Tasks to complete
1. From the article on Chicago's credit rating, reproduce word for word the passage from "The city is" up to and including "third-largest US city.".
2. In the article on Chicago's credit rating, how large a property tax increase did the City Council reject last week?
** Opening Selected excerpt block **
The skyline of Chicago, Illinois, US, on Sunday, May 26, 2024. The Bureau of Economic Analysis is scheduled to release personal consumption figures on May 31. Photographer: Jamie Kelter Davis/Bloomberg (Jamie Kelter Davis/Bloomberg)

(Bloomberg) -- Chicago’s credit rating is at risk as Mayor Brandon Johnson and the city council spar over how to close a nearly $1 billion deficit in next year’s budget.

S&P Global Ratings late Tuesday put the city on “CreditWatch with negative implications” as officials mull one-time measures to close the shortfall. While the firm affirmed its BBB+ rating, analysts see at least a one-in-two chance of a cut in the next three months. A downgrade hinges on the 2025 budget passage and whether the gap is closed with one-time fixes rather than structural changes, Scott Nees, an S&P credit analyst, said in a statement.

“The negative watch indicates S&P’s concern that Chicago may undo years of budgetary discipline, which is valid,” Dennis Derby, a portfolio manager for Allspring Global Investments LLC, said on Wednesday. “There is time to work through budgetary issues constructively and should that fail to occur, the city’s credit profile would weaken.”

The city is staring down a $982.4 million shortfall next year and Johnson faces mounting fiscal challenges such as rising pension and labor costs that make his progressive agenda increasingly difficult to implement. Plus, federal pandemic aid is running out, revenue is falling short of expectations and woefully underfunded pensions are testing the third-largest US city.

Last week, the Chicago City Council rejected Johnson’s plan to raise property taxes by $300 million that would have helped close the gap, forcing the mayor to find alternative ways to balance the budget. During a press conference on Tuesday, Johnson said he was considering a $150 million property tax hike as well as boosting the tax on cloud computing and other levies to generate revenue.
** Closing Selected excerpt block **
** Opening Data extracts block **
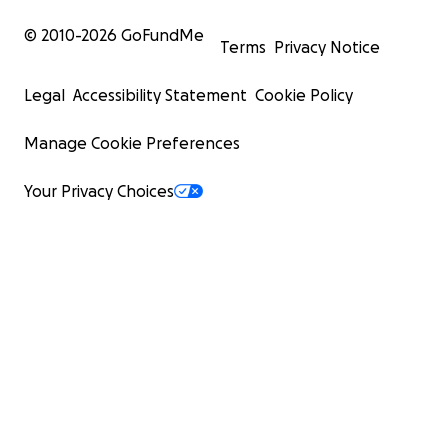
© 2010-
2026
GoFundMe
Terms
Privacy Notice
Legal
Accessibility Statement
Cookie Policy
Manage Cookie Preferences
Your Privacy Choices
** Closing Data extracts block **
** Opening Data extracts block **
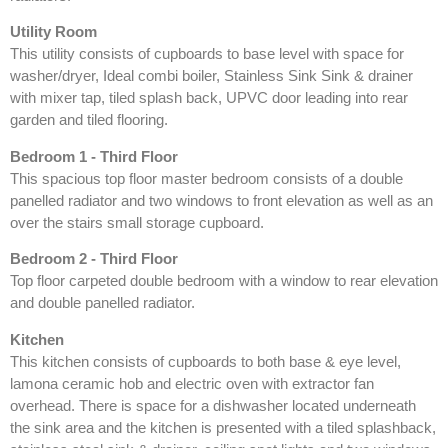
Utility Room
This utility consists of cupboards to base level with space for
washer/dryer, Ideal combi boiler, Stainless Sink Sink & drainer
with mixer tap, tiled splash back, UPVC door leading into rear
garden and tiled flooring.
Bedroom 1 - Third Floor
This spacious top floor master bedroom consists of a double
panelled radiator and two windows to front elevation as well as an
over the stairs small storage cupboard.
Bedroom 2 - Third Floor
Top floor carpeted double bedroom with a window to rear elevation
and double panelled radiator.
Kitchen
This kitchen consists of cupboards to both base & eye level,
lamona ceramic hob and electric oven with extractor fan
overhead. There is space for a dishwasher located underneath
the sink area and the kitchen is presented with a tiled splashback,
** Closing Data extracts block **
Expected outputs
1.
The city is staring down a $982.4 million shortfall next year and Johnson faces mounting fiscal challenges such as rising pension and labor costs that make his progressive agenda increasingly difficult to implement. Plus, federal pandemic aid is running out, revenue is falling short of expectations and woefully underfunded pensions are testing the third-largest US city.

2. $300 million